AI solutions must also be made aware of business rules. Business rules define specific criteria and policies that guide the AI system’s decision-making process to ensure alignment with organizational goals and other requirements.
But if IT processes and workflows are not well-defined or are no longer aligned with business needs, AI will do the wrong thing right. If services and associated SLAs are not defined in terms of business outcomes, that means that business rules are missing within the ITSM environment. Those training the AI will lack business-based criteria to guide the AI’s decision-making process to ensure alignment with organizational goals and other requirements.
So, when an organization practices bad ITSM and then tries to apply AI to what they call “ITSM”, well…bad things will happen.
- AI has no rules to follow. An AI system, particularly one designed for automation, needs a clear framework to operate within. If you don’t define a “troubleshooting workflow for a printer issue,” the AI has no way of knowing what steps to take. It can’t classify a ticket, route it, or suggest a solution if it doesn’t understand the process.
- Automation becomes chaos. Instead of improving efficiency, you risk creating more problems. An AI might take an action that is technically correct but disrupts a broader, unwritten process.
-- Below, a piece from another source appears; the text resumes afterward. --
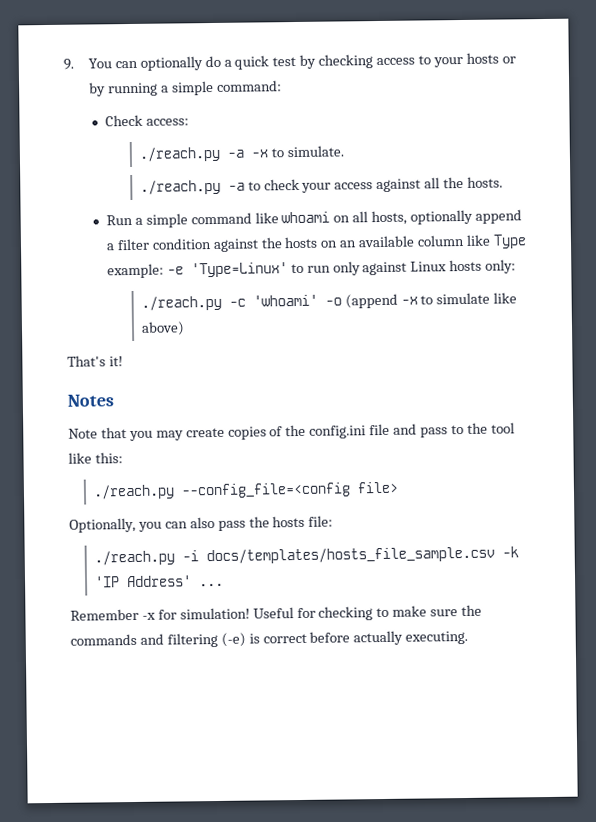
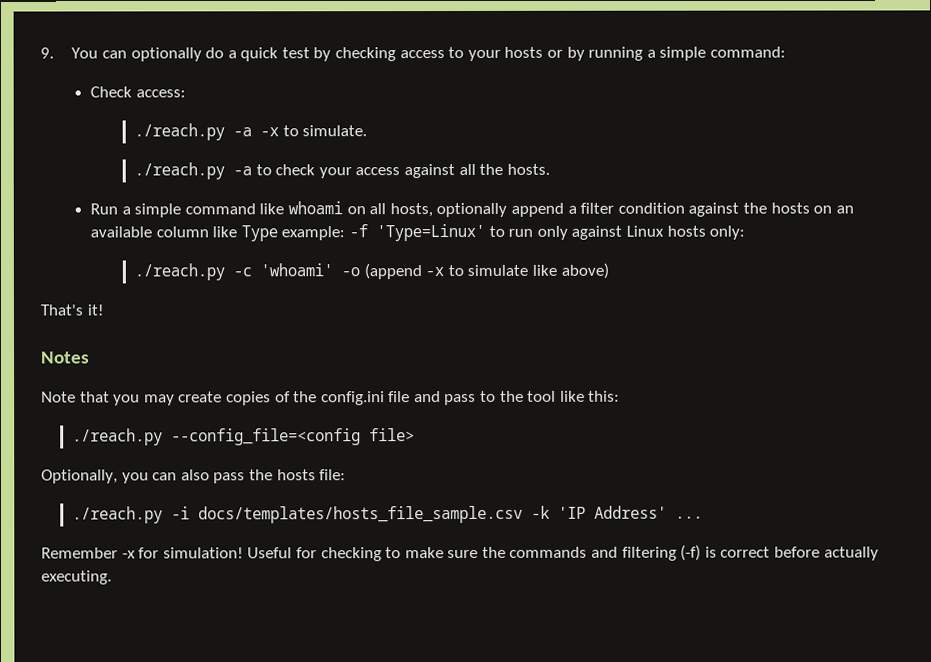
[166,266,184,275] -e -> [349,224,369,238] -f
[220,632,246,647] (-e) -> [680,544,702,561] (-f)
Without defined criteria for success or failure, it’s impossible to know if the AI’s actions are helping…or just adding to the mess.
- No way to measure success or failure. Without defined evaluation criteria, you can’t tell if the AI is working. Is a 10% reduction in average resolution time good? Is it a result of the AI, or something else? If you don’t have a baseline or a goal, you can’t justify the investment or prove the value of the AI solution.
- Ineffective training of AI models. AI models, especially machine learning models, are trained using historical data. If that data reflects inconsistent or ad-hoc processes, the AI will learn and replicate that inconsistency.
4 things to help clean up your bad ITSM practices
This is not the first time that I’ve discussed the impact that bad ITSM will have on good AI. Here are four things to do to start for cleaning up bad ITSM practices:
- Define and document the business rules. How is the organization making decisions? What is the criteria for making those decisions? What are the goals and objectives of the organization? The answers to these questions provide decision-criteria that should be used in the design of good ITSM practices.
- Map value streams. Not just value streams found inside of IT, but organizational value streams. Those value streams become the basis for identifying and defining services.
- Map workflows. All of them. Start with analyzing historical data to identify and understand the most common incidents and requests. Don’t forget to also go to the Gemba to understand how work is currently being done to identify where procedures are not meeting the business need. These workflows form the foundation for process models.
- Define business-oriented KPIs. How does your organization know what ITSM success looks like? IT metrics alone will not tell the story. You need metrics that reflect business results and value.
Incorporating AI into an organization’s ITSM capabilities offers massive transformative potential. Unfortunately, many expect that AI adoption will magically solve all their ITSM problems. Others are pursuing AI-enabled ITSM solutions because of the fear of missing out. Without first addressing existing ITSM bad habits, AI will amplify, rather than solve underlying issues, resulting in more work for humans and poor business results.